理想の仕事~映画の学会とビジネスを結ぶ仕掛け人

私が理想とする仕事をする人がいる。アメリカの映画製作配給会社フォーカス・フィーチャーズhttp://focusfeatures.com/)のCEO、ジェイムズ・ シャマス。カリフォルニア大学バークレー校で英文学の博士課程で取得し、名門コロンビア大学フィルムスクールで映画理論と映画史の教鞭をとる教授だ。一方で、批評的にも興行的にも当たるインディペンデント映画を製作配給するフォーカス・フィーチャーズを経営。アカデミー賞ノミネートの「「キッズ・オールライト」「ミルク」「ブロークバック・マウンテン」を扱ったりしている。脚本も書いたりしている。自分のキャリアを真剣に悩むにつけ、本当にこんな人になりたいと真剣に思ったりする。

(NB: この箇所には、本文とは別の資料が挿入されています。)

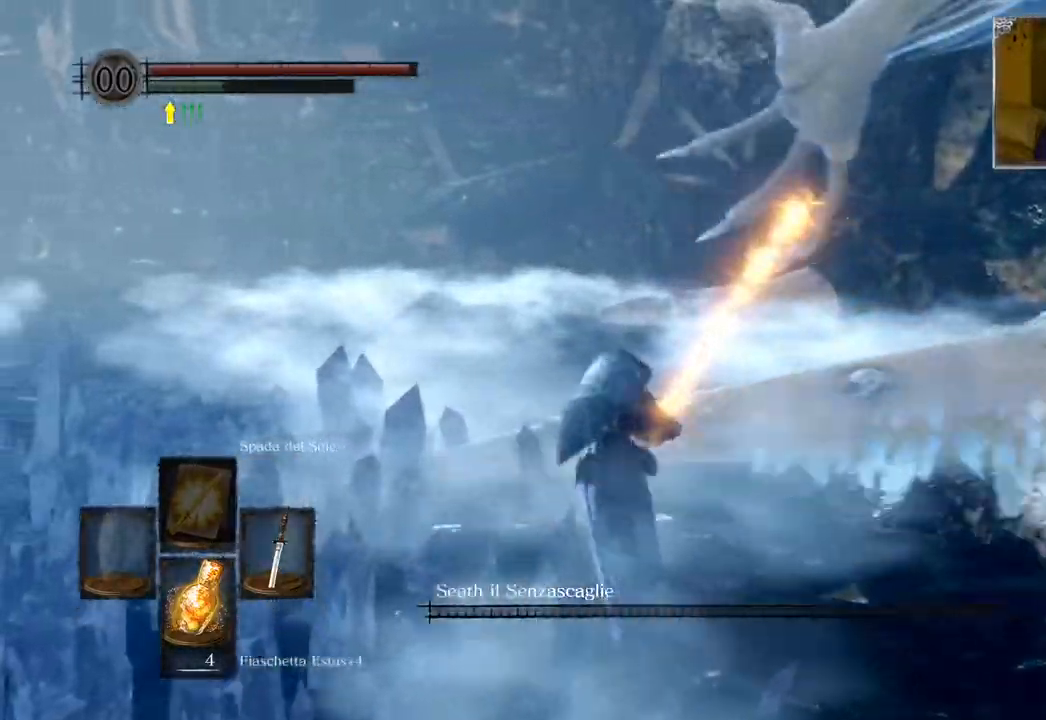
{"buttons": ["CIRCLE"], "left_stick": "up", "right_stick": "center", "events": []}
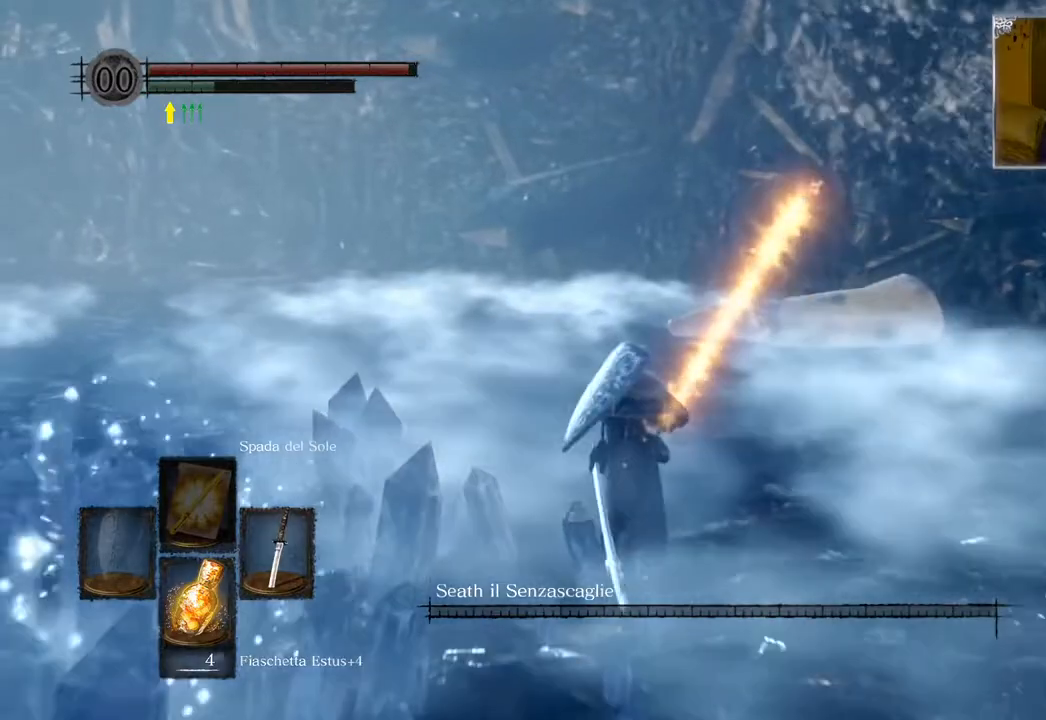
{"buttons": ["CIRCLE"], "left_stick": "up", "right_stick": "center", "events": []}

なぜこのジェイムス・シャマスの仕事が憧れの仕事かって、映画の学会と産業界の両方で成功をしているから。それぐらいなら他にもいるかもしれないが、彼の会社から世に出ていく映画は、批評的にも興行的にも成功していて、しかもアカデミー賞やゴールデングローブ賞まで受賞したりしている。映画が扱っている主題も万人向きじゃないのに、どれを観ても面白い。ああ、こんなことが同時多発的にできるなんて、羨ましくて仕方ない。大体、映画会社の責任者は映画制作の現場からたたきあがってくるプロデューサーか、MBAなどで経営学をみっちり学んでウォール街から来たコテコテのビジネスマンか、複雑な法律に詳しい弁護士だったりで、理論を論じてきた学会上がりというのは本当に珍しいと思う。私にとっては、このフォーカスの映画だから観に行こう、というモチベーションにまでなっている。ああ実に羨ましい。

私の大学院の専攻は、映画理論や映画批評などを様々な角度から学ぶアカデミックなもので、卒業後はほとんど皆が学会にキャリアを進め教授になったりして、産業界に就職することはあまりない。私のようにしっかりビジネスにまみれた後に入学し、映画会社でのインターンをせっせとやり、卒業後もビジネスに戻ろうとしている学生など皆無だった。しかも外国人だったし、自分は他の人とは異質だな~と思いながら学生生活を過ごした。卒業してずいぶん経つけれど、今でもなんだか居場所が見つけられないと悩んでいた矢先、この人の存在を知った。

ジェイムス・シャマスは英文学、映画学などの学会でも活躍する一方、ひょんなことからある程度の年齢になってプロダクションアシスタントをするようになって映画制作の現場で実践を積み、同時にお金の流れを学んでいたようだ。制作で忙しい同僚たちから、資金の管理や調達を頼まれて「ああ、やっておくよ。」みたいなノリが積み重なり、制作やビジネスの現場でも良い仲間にも恵まれたようだ。その後アン・リー監督作品など良質なインディペンデント映画を多く制作・配給していたグッド・マシーンという会社を創業して共同経営。その会社がユニバーサル・スタジオに買収されて現在のフォーカス・フィーチャーズの形になったようだ。そうか、やっぱり「お金の流れ」と「仲間」が大切なのね、と実感。学会と産業界での自分の立ち位置を、どうバランスをどうとっているのかとても気になる。相当忙しい人らしいが、来日でもして講演でもして欲しい。今現在、フォーカス・フィーチャーズで全米公開の作品は「ビギナーズ(原題)/Beginners」というユアン・マクレガー主演のドラマ。往年の名優クリストファー・プラマーや最も旬なフランス女優メラニー・ロランが脇を固めるドラマらしく、批評家たちからも4つ星出まくりの名作らしい。早く観たい。こうして良質なヒット作品も出しつつ、小難しい学問でも名をあげているのか?もっとこのジェームス・シャマスCEOについて研究してみよっと。